The Daily Glance

Mark Young's At Trotsky's Funeral is full of work primarily in his ficcione strain. It's well-crafted, meandering, international, scholarly, and brilliantly fun. In the book, we stand in the Mexican sun at Trotsky's funeral, Octavio Paz peeking over our shoulders. We hear stories of Sun Tzu, of Che Guevara (carrying O'Hara's poems), of Mao, of Eileen Tabios (a persona!). He weaves fascinating tales the way that Jorge Luis Borges does in his fiction**, and also interestingly, Mark brings in contemporary international poets to even further blur the lines between the literary allusions and the real.
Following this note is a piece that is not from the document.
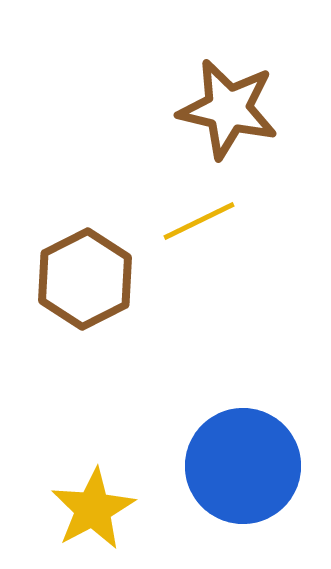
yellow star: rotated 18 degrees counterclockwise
Is he taking us into the "artifice of eternity" or into some new virtual poetic space?

One of the first things
Oppenheimer did as
director of Project Manhattan
was to invite Diego Rivera
north to Los Alamos to
paint a series of murals
showing the benefits
that nuclear energy
would give the peoples
of the world.

Mark Young has taken the magical of The Boom, blended it with the surreal, and thrown it into a Internet-age mix, and to me, and I say this as a publisher of two of his books, this is one of my favorite collections of his. Ultimately, I'd like to see it collected as part of a longer work that includes all of Mark's ficcione-oriented works.



Diego Rivera at the Rad Lab.

**I'm teaching his "The Garden of Forking Paths" tomorrow, and Mark's work seems like a poetic equivalent.